Protect your domains and other digital IP or else face cyber squatting
15th March 2016

startup-frustrationWe keep seeing this over and over. Clients with multiple domains and websites don't have a clue where the domain or website is hosted. When it's time for a site revamp or starting a new marketing programme everyone starts scrambling to find the agency with whom these details are located. Many times they cannot locate the details and end up jammed.

This results in scenarios such as

  • Cannot change the DNS entries (entries which control mail and hosting for that domain) of a website.
  • Cannot access the website to make routine changes as hosting control panel is missing.
  • Unable to take regular backups of the site.
  • Getting stuck when shifting vendors or being held hostage by unscrupulous hosting companies.

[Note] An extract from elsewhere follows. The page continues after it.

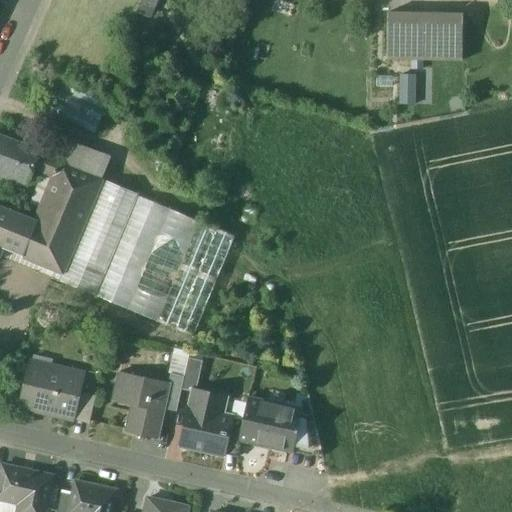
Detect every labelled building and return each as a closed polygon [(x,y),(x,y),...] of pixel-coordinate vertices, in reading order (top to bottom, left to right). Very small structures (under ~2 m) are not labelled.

However these types of issues can be avoided through some simple steps:

  • Treat the domain and hosting as your company's intellectual property and protect it accordingly, which means filing the information the properly.
  • All domains owned by the company should be grouped in a separate account controlled by the company or a trusted agent of the company. Avoid turning over control of the domains to the hosting company.
  • As far possible use only one registrar for registering and renewing domains. We have had clients use multiple domain resellers and then are unable to locate the correct registrar. Note: Domains can be moved from one registrar to another so you can move them all to one location.
  • Insist on Control Panels for both domain and hosting. Many times, web developers, register the domain and host the website through their own master panels and are unable to share the control with the clients. This should be avoided and each website should have an individual independent control panel.
  • A backup of the source code for your website should be stored with you. If the site is changing frequently, take more frequent backups. Your website maintenance agency should be able to provide you with routine backups.
  • Keep a record of all billing for purchase of domain and hosting. You might need it to track down the vendor or prove ownership.
Remember to treat your domain and website hosting as your company IP and safe guard it with a few good policies and common sense.